Full OHLCV path for on_bar strategies

run_csv replays close prices as synthetic trade events — on_trade fires, but on_bar does not, and intrabar high / low / volume are not preserved. For strategies whose decisions depend on bar internals (TP/SL ladders on high/low, ATR-style indicators, breakout filters), use run_bars with numpy arrays:

import flox_py as flox
import numpy as np

reg = flox.SymbolRegistry()
btc = reg.add_symbol("exchange", "BTCUSDT", 0.01)


class IntrabarBreakout(flox.Strategy):
    def __init__(self, syms):
        super().__init__(syms)
        self.in_pos = False

    def on_bar(self, ctx, bar):
        if not self.in_pos and bar.high >= bar.open * 1.005:
            self.market_buy(0.01)
            self.in_pos = True
        elif self.in_pos and bar.low <= bar.open * 0.99:
            self.market_sell(0.01)
            self.in_pos = False


wfr = flox.WalkForwardRunner(
    reg, fee_rate=0.0, initial_capital=10_000,
    mode="sliding", train_size=4380, test_size=2190, step=2190,
)
wfr.set_strategy_factory(lambda _i: IntrabarBreakout([btc]))

# OHLCV arrays — all must have the same length, sorted by end_time_ns.
start_ns = ...  # int64 ns, bar open
end_ns = ...    # int64 ns, bar close
open_, high, low, close, volume = ...  # float64

folds = wfr.run_bars(
    start_ns, end_ns, open_, high, low, close, volume,
    symbol="BTCUSDT")

Each fold dispatches BarEvents with full OHLCV preserved. on_bar fires; on_trade does not — same convention as BacktestRunner.run_bars. bar_type (default 0 = Time) and bar_type_param are forwarded for non-time bar aggregations.
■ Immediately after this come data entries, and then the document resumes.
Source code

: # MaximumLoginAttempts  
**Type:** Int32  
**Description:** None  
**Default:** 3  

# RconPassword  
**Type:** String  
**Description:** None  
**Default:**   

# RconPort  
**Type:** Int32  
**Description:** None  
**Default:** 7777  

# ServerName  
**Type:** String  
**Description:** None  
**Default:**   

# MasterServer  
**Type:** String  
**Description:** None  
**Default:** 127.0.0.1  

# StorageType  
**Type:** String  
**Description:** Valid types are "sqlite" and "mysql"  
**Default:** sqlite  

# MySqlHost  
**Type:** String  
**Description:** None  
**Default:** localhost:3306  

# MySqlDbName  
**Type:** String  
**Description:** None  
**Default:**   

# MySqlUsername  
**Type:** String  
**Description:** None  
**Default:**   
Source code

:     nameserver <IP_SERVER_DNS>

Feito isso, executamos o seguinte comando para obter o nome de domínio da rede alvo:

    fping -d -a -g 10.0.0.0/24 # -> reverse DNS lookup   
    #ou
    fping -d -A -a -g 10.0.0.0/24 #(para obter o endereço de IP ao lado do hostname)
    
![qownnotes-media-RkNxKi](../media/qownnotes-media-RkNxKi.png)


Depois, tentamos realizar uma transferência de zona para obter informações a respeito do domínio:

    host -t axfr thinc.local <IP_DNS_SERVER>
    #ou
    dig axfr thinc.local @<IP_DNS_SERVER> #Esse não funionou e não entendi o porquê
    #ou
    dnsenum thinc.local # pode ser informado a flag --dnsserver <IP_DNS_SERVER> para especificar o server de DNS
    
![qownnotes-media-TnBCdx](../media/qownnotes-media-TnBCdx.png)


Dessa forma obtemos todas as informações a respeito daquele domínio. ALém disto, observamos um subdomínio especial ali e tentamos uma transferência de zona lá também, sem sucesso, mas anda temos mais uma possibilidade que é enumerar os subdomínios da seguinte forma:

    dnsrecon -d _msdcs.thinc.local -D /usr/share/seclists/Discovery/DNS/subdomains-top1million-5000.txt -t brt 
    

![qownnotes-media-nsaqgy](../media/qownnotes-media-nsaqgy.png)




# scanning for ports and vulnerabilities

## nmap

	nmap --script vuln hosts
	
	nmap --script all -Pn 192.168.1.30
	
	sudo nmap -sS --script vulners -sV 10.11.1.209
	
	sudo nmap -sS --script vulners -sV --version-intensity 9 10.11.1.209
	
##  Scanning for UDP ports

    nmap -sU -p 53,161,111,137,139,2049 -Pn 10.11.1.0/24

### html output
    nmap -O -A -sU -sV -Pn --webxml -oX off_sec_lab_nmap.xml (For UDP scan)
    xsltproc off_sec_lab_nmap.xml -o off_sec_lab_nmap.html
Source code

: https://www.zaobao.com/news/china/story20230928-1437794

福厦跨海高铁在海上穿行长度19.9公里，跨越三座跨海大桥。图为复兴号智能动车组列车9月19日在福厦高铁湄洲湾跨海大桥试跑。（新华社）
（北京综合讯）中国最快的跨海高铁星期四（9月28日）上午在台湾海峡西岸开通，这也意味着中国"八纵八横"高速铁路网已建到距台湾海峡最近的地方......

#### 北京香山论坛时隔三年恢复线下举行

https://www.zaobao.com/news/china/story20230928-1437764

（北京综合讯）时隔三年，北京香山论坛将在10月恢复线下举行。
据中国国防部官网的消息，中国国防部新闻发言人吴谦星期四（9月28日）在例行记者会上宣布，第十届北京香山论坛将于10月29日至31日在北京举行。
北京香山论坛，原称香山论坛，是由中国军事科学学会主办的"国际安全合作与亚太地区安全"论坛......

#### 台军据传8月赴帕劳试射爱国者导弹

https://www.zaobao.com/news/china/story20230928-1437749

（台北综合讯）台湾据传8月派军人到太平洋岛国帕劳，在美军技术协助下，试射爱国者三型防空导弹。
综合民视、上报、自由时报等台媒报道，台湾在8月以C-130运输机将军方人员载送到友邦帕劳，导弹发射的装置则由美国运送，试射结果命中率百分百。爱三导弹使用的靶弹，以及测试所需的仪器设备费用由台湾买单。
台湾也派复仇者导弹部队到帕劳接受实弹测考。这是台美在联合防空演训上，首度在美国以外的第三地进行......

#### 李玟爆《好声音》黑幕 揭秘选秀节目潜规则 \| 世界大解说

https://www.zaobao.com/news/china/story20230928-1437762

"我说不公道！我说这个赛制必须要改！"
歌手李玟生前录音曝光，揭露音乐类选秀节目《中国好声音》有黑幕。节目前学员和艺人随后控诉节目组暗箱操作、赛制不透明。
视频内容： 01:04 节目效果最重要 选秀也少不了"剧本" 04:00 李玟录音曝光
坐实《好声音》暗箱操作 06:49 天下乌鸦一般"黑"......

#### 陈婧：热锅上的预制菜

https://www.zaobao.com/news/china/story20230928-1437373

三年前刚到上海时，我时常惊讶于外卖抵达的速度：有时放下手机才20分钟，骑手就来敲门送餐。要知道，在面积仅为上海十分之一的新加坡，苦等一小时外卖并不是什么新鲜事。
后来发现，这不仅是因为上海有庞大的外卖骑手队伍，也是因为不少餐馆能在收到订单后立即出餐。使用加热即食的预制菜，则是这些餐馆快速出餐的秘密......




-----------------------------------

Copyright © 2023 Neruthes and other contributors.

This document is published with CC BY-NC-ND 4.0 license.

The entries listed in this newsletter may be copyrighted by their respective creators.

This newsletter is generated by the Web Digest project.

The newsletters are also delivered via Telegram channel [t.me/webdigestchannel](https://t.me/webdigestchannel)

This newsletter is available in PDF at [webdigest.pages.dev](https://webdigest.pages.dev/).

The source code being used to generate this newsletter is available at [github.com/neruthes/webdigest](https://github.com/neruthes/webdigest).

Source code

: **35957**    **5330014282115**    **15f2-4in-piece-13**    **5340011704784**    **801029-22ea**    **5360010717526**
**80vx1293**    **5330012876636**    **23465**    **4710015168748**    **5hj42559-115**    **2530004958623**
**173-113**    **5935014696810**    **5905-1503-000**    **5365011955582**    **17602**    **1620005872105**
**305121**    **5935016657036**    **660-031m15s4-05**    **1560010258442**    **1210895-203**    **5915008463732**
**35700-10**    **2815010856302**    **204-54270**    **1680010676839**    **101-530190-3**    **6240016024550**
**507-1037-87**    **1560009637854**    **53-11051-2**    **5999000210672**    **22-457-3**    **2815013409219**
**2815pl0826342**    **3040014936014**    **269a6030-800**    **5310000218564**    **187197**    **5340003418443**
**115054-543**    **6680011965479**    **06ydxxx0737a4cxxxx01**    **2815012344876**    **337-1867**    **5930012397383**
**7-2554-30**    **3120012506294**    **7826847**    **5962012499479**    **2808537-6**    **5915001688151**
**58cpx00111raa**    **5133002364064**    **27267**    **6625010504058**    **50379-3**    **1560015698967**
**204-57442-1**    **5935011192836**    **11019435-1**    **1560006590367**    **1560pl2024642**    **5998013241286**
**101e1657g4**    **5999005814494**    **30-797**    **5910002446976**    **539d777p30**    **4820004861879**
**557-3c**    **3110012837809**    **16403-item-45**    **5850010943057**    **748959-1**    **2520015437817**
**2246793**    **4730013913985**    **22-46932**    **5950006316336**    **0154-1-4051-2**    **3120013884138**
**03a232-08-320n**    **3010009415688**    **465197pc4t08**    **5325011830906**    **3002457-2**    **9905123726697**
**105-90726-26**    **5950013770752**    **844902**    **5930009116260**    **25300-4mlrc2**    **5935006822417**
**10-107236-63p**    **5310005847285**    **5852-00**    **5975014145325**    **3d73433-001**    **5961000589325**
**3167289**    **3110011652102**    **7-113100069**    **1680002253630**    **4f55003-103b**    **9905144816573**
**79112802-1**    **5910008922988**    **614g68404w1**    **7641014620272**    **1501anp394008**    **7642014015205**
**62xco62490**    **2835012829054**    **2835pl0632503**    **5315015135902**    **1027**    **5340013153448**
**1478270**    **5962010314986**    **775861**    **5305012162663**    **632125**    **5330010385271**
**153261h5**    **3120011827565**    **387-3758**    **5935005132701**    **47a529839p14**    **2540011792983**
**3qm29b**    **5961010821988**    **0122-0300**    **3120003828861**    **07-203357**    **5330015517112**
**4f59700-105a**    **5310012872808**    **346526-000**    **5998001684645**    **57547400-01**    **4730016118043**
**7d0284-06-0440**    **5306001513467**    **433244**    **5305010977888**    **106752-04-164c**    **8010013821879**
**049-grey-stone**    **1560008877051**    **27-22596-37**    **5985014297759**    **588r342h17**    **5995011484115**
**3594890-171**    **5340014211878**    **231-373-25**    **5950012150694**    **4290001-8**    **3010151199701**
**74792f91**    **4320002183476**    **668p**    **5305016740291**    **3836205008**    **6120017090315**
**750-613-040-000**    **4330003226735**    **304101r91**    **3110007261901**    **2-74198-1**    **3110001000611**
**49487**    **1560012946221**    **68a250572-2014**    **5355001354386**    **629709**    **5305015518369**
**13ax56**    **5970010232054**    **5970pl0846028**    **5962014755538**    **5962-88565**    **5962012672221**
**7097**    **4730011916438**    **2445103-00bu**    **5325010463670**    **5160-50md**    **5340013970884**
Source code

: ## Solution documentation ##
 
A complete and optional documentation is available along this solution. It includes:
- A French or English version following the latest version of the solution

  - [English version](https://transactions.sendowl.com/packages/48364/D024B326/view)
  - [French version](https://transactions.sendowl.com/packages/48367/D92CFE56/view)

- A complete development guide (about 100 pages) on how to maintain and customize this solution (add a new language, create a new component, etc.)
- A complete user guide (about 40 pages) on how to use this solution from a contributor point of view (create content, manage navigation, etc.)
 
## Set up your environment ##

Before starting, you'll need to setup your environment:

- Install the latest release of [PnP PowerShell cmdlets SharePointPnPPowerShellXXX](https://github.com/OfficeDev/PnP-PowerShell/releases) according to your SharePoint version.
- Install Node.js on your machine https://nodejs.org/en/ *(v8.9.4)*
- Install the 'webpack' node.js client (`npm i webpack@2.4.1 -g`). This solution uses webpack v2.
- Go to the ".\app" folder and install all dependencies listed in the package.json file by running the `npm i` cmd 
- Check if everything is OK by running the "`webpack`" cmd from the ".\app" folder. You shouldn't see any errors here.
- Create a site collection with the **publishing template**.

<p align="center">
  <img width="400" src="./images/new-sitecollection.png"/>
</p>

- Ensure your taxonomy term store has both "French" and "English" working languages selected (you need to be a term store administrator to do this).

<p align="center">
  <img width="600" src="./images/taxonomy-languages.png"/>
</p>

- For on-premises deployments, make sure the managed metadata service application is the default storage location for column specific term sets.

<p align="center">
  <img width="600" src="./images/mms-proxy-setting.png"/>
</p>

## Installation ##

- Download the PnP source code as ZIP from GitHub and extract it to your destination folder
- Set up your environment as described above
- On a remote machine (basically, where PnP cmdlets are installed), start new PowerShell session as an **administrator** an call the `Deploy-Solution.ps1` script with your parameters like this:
What walk-forward does not do

It does not optimise hyperparameters per fold. If you need that, run grid search on each fold's train slice yourself, pick the best params, then evaluate on test. That pattern is the standard "walk-forward optimisation" but it is opinionated enough that the runner stays out of it — compose the primitives.